▸ TASK STATEMENT
Show each line of the listing in which the word "exactly" occurs.

▸ SOURCE RECORDS
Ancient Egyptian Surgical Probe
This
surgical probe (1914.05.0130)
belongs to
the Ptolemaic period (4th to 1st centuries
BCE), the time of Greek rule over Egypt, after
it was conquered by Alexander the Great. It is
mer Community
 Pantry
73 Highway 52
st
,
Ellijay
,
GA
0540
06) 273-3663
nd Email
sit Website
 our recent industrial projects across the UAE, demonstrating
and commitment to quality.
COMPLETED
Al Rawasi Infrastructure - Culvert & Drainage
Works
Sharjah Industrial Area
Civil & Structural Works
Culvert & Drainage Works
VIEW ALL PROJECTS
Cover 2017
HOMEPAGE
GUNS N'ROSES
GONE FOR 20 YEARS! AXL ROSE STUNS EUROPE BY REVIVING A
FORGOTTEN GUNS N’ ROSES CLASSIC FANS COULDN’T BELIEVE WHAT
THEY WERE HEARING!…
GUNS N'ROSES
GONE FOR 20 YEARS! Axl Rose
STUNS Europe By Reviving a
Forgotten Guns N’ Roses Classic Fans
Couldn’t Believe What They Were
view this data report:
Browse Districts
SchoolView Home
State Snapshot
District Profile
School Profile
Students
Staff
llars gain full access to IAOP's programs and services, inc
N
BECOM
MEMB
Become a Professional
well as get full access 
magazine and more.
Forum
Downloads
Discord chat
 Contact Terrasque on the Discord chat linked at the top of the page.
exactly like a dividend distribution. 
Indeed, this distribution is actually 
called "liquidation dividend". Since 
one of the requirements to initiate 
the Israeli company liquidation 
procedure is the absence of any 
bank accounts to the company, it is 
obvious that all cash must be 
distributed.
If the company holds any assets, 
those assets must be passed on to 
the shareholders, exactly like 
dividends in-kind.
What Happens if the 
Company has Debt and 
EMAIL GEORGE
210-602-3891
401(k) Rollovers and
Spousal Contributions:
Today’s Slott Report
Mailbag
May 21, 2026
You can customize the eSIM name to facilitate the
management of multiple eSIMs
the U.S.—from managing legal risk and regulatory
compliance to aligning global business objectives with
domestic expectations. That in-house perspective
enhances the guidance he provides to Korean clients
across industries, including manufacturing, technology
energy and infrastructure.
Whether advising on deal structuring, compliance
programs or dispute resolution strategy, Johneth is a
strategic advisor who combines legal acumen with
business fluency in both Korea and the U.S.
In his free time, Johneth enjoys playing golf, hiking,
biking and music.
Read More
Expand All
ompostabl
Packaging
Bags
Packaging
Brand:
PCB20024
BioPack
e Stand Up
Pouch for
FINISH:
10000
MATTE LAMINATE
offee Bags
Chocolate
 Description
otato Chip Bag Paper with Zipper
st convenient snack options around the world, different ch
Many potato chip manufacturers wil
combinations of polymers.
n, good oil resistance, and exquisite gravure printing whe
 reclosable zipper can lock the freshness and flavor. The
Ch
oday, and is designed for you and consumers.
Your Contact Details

▸ SOLUTION
exactly like a dividend distribution. 
the shareholders, exactly like 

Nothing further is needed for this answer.